Prof. Laura McCunn was awarded a 2-year, $100,000 grant by the US Department of Energy to study the thermal decomposition of cyclic, oxygenated hydrocarbons. These molecules frequently occur in the processing of plant material into biofuels, so it is important to understand how they react at high temperatures in order to predict the efficiency and environmental impact of biofuels. She and her students will also construct a quadrupole mass spectrometer to expand their capabilities in detecting thermal decomposition products. The grant provides funds to hire two undergraduate students, in addition to purchasing supplies. The Huntington Herald-Dispatch wrote an article on this grant.
Prof. Derrick Kolling published a paper in the journal Chemosphere titled “Characterizing the effect of Poast on Chlorella vulgaris, a non-target organism” (Vol. 219, pp. 704-712). Amanda L. Smythers, Armin Garmany, Nicole L. Perry, Ethan L. Higginbotham, P. Ethan Adkins were student co-authors. Smythers et al. determined that recommended applications of a commercially available herbicide, Poast®, result in catastrophic damage to the photosynthetic machinery of algae. Interestingly, the active ingredient, sethoxydim, in the herbicide formulation does not by itself induce this damage.

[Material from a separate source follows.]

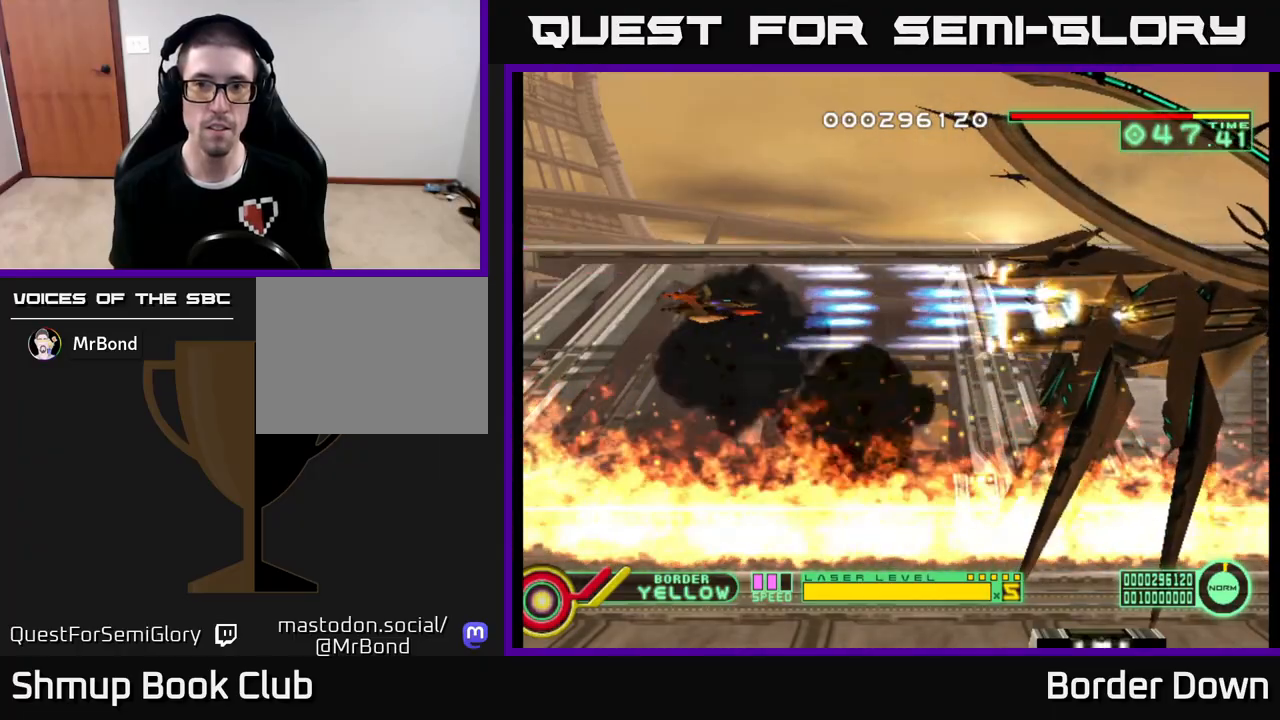
{"buttons": ["A"], "left_stick": "center", "right_stick": "center", "events": [[433, "DPAD_LEFT", "up"]]}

Professor Derrick Kolling and Ms. Amanda Smythers participated in Mad Scientist Day at Southside Elementary School on March 22, 2019. They edutained ~500 K-5 students during a morning assembly and ~100 1st graders in afternoon sessions. Students were shown and participated in chemistry demonstrations and activities, informed about research at MU, and which organizations support this research (NSF). The event was covered by the Herald Dispatch and photos can be found at: https://www.herald-dispatch.com/multimedia/photos-mad-scientist-day-at-southside-elementary/collection_2c2e01ea-4cdc-11e9-80b6-2b61e4cfdfba.html#11.
Prof. Emeritus Joseph L. Roberts passed away at his home in Amity, GA. He was 89 years old. Joe received his bachelor’s degree in chemistry from Oglethorpe College in 1953, an M.S. in Chemistry from the University of South Dakota in 1955, and a Ph.D. in Chemistry from the University of Cincinnati in 1964. He was a faculty member in chemistry at Marshall from 1966 until his retirement in 1997. After retirement he split his time between Huntington and Amity. Joe had longstanding interests in music (he played for the Atlanta Symphony Orchestra in college), firefighting, and computers. He was an avid Marshall sports fan as well. Joe is survived by his wife June, children Darryl and Mike, and grandchildren Chris, Sarah, Evy, William, and Thomas. We will miss him. For more about Joe’s life, please see a piece written about him in the Lincoln (Georgia) Journal.
The United Nations Educational, Scientific and Cultural Organization (UNESCO) has designated 2019 as the International Year of the Periodic Table in commemoration of the 150th anniversary of the formation of the modern periodic table by Russian scientist Dmitri Mendeleev in 1869. The American Chemical Society held a national contest for groups to represent the periodic table in ways they thought would be interesting. A student, Amanda Smthyers, suggested that we create a large, human periodic table. The Department brought together faculty from across the College of Science and School of Medicine, students, administrators on the main basketball court in the Cam Henderson Center to accomplish this. Joining us were President Gilbert, Provost Taylor, and Vice-President for Research Maher (who is also a chemist).
It was an amazingly fun event, which was sponsored by Contemporary Galleries of Charleston.